3) Is It the Year of ‘October Mist’?

Speaking of awards, Benjamin Moore Paints announced its Color of the Year last week. I mean, we all know that the real Color of the Year is the Pantone Color of the Year. But think of the Benjamin Moore one as the Golden Globes to Pantone’s Oscars—or, because the Oscars are a mess now, maybe the New York Film Critics Awards to Pantone’s Golden Globes.

The winner? Get excited for “October Mist 1495,” a pale sage color that reminds me of hotel sheets, matcha powder, and, for some reason, scrapbooking. Benjamin Moore’s people say it “quietly anchors while encouraging creative expression through color.” Nothing encourages more creativity in art than knowing exactly which color encourages creativity, that’s for sure.

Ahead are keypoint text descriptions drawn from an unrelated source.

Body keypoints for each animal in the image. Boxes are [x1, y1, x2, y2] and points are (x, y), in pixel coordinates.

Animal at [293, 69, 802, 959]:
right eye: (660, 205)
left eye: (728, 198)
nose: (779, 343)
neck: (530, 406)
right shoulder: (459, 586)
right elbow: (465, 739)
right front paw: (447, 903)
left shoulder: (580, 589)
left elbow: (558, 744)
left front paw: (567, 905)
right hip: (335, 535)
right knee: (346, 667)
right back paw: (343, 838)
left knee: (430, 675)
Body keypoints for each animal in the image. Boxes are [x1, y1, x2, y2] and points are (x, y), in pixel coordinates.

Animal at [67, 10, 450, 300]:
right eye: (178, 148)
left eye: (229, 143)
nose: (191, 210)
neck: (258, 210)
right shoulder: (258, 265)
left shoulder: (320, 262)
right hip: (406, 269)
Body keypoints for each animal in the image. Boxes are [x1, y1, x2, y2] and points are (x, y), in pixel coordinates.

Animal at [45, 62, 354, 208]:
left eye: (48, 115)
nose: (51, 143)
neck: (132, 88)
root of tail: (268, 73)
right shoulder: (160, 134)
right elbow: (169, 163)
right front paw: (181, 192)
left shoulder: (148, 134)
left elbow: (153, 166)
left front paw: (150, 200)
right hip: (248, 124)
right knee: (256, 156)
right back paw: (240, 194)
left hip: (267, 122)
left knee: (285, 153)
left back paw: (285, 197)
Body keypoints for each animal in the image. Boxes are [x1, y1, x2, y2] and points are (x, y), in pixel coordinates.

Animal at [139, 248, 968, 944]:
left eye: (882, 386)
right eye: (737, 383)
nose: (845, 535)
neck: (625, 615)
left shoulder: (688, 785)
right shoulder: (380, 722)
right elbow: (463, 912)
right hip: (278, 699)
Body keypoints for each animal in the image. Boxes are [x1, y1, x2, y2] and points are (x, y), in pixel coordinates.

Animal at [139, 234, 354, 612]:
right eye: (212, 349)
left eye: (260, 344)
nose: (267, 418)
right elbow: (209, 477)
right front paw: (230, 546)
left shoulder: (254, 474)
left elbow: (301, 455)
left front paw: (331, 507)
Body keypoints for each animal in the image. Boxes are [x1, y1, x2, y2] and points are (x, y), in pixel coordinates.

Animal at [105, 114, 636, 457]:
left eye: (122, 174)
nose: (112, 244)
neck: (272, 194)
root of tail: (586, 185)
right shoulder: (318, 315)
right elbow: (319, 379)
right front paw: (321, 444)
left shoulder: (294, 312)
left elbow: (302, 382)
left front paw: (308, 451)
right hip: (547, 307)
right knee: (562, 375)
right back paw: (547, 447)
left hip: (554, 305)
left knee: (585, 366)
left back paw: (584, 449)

Over at Architectural Digest, color specialist Nicole Pivirotto suggests another use for October Mist: therapeutic furniture accenting. “Painting shelving in a study would be a good way to temper feelings of anxiety or burnout.”

 

4) Why Can’t Laurie Anderson Have Her Mud?

Laurie Anderson performs on stage during the 33rd annual Tibet House benefit on February 26, 2020, in New York City. Photo by Ilya S. Savenok/Getty Images for Tibet House.

The Times has a great, moving, and fun profile of Laurie Anderson on the occasion of her much-anticipated retrospective-ish show at the Hirshhorn. Sounds like they let her go wild, which is great. But thanks to the profile we also know that, sadly, it remains a vision incomplete: “When Anderson proposed filling part of a room with stinky wet mud, the museum, citing policy, said no.”

What’s the policy, against things that are totally cool?

Let the artist have her mud! It’s Laurie frickin’ Anderson! The whole time I am at the show now, I am going to be thinking, “This should stink, but it doesn’t.”